● Exercise
Find the line with "1.73 | 8.22 |" in the records below. Copy it and every line after it, up to and including the line with "Downloaded from http://ijssurgery.com/".

● Given records

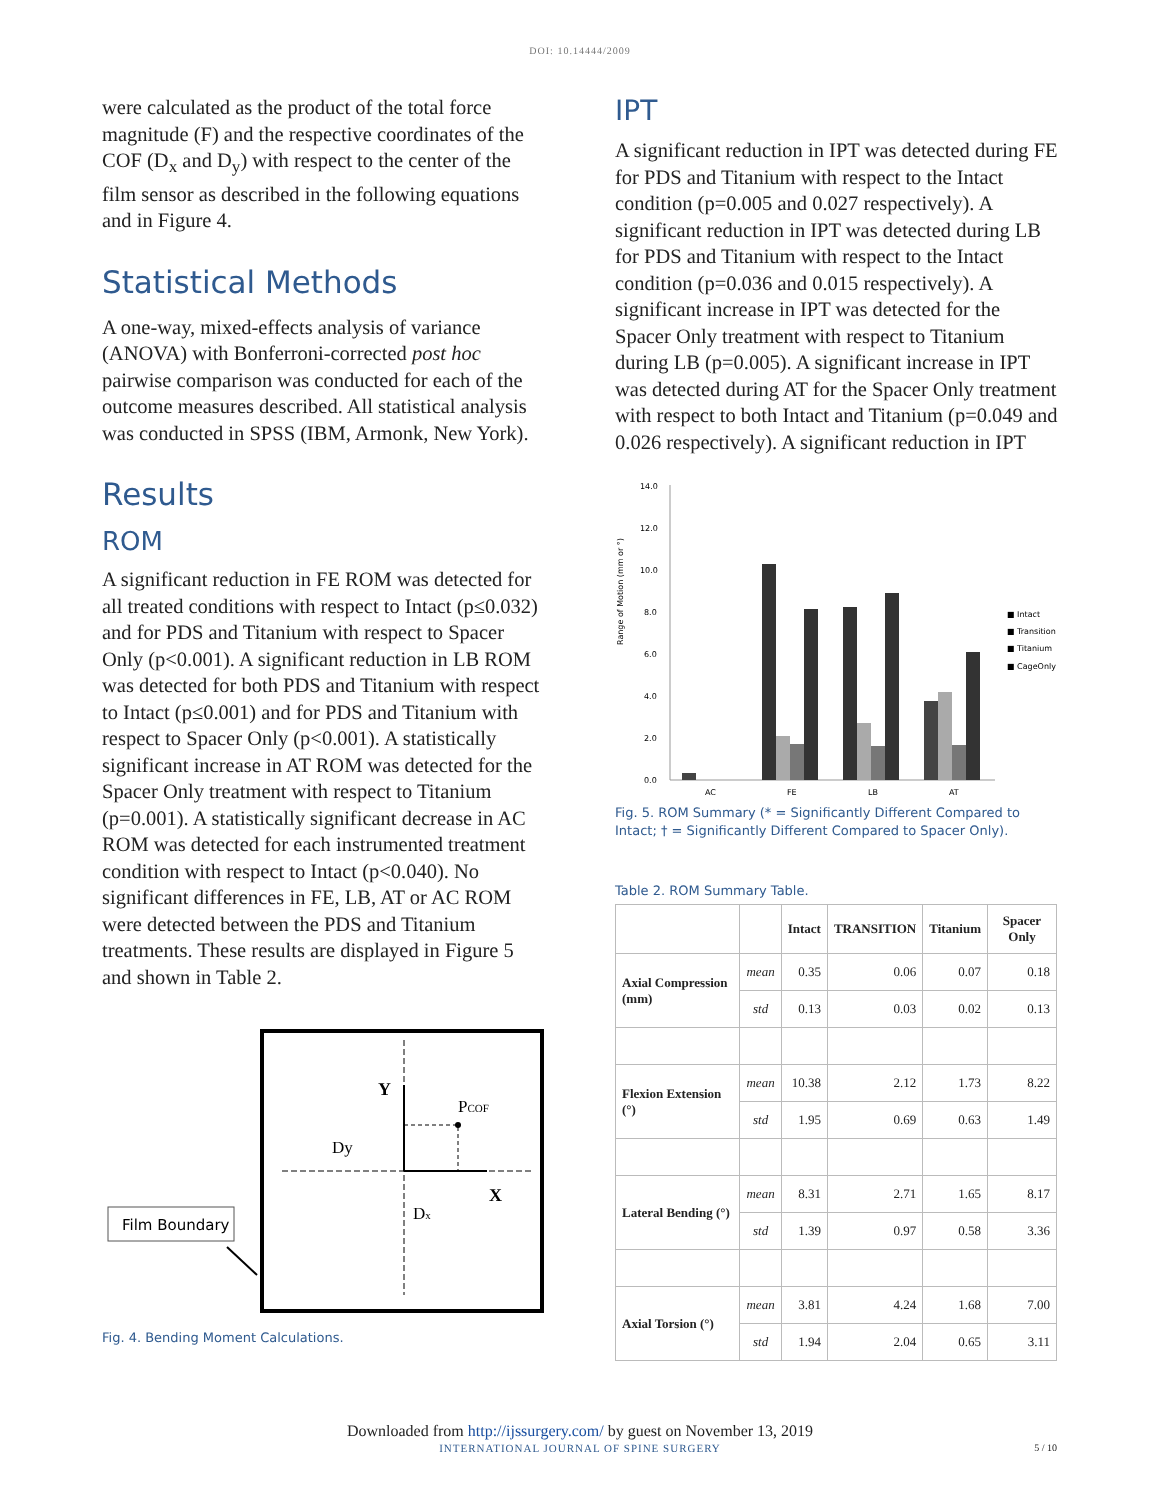DOI: 10.14444/2009
were calculated as the product of the total force magnitude (F) and the respective coordinates of the COF (D<sub>x</sub> and D<sub>y</sub>) with respect to the center of the film sensor as described in the following equations and in Figure 4.
Statistical Methods
A one-way, mixed-effects analysis of variance (ANOVA) with Bonferroni-corrected post hoc pairwise comparison was conducted for each of the outcome measures described. All statistical analysis was conducted in SPSS (IBM, Armonk, New York).
Results
ROM
A significant reduction in FE ROM was detected for all treated conditions with respect to Intact (p≤0.032) and for PDS and Titanium with respect to Spacer Only (p<0.001). A significant reduction in LB ROM was detected for both PDS and Titanium with respect to Intact (p≤0.001) and for PDS and Titanium with respect to Spacer Only (p<0.001). A statistically significant increase in AT ROM was detected for the Spacer Only treatment with respect to Titanium (p=0.001). A statistically significant decrease in AC ROM was detected for each instrumented treatment condition with respect to Intact (p<0.040). No significant differences in FE, LB, AT or AC ROM were detected between the PDS and Titanium treatments. These results are displayed in Figure 5 and shown in Table 2.
Y
X
PCOF
Dy
Dx
Film Boundary
Fig. 4. Bending Moment Calculations.
IPT
A significant reduction in IPT was detected during FE for PDS and Titanium with respect to the Intact condition (p=0.005 and 0.027 respectively). A significant reduction in IPT was detected during LB for PDS and Titanium with respect to the Intact condition (p=0.036 and 0.015 respectively). A significant increase in IPT was detected for the Spacer Only treatment with respect to Titanium during LB (p=0.005). A significant increase in IPT was detected during AT for the Spacer Only treatment with respect to both Intact and Titanium (p=0.049 and 0.026 respectively). A significant reduction in IPT
Range of Motion (mm or °)
14.0
12.0
10.0
8.0
6.0
4.0
2.0
0.0
AC
FE
LB
AT
■ Intact
■ Transition
■ Titanium
■ CageOnly
Fig. 5. ROM Summary (* = Significantly Different Compared to Intact; † = Significantly Different Compared to Spacer Only).
Table 2. ROM Summary Table.
| | | Intact | TRANSITION | Titanium | Spacer Only |
| --- | --- | --- | --- | --- | --- |
| Axial Compression (mm) | mean | 0.35 | 0.06 | 0.07 | 0.18 |
| | std | 0.13 | 0.03 | 0.02 | 0.13 |
| Flexion Extension (°) | mean | 10.38 | 2.12 | 1.73 | 8.22 |
| | std | 1.95 | 0.69 | 0.63 | 1.49 |
| Lateral Bending (°) | mean | 8.31 | 2.71 | 1.65 | 8.17 |
| | std | 1.39 | 0.97 | 0.58 | 3.36 |
| Axial Torsion (°) | mean | 3.81 | 4.24 | 1.68 | 7.00 |
| | std | 1.94 | 2.04 | 0.65 | 3.11 |
Downloaded from http://ijssurgery.com/ by guest on November 13, 2019
INTERNATIONAL JOURNAL OF SPINE SURGERY
5 / 10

● Finished exercise
| Flexion Extension (°) | mean | 10.38 | 2.12 | 1.73 | 8.22 |
| | std | 1.95 | 0.69 | 0.63 | 1.49 |
| Lateral Bending (°) | mean | 8.31 | 2.71 | 1.65 | 8.17 |
| | std | 1.39 | 0.97 | 0.58 | 3.36 |
| Axial Torsion (°) | mean | 3.81 | 4.24 | 1.68 | 7.00 |
| | std | 1.94 | 2.04 | 0.65 | 3.11 |
Downloaded from http://ijssurgery.com/ by guest on November 13, 2019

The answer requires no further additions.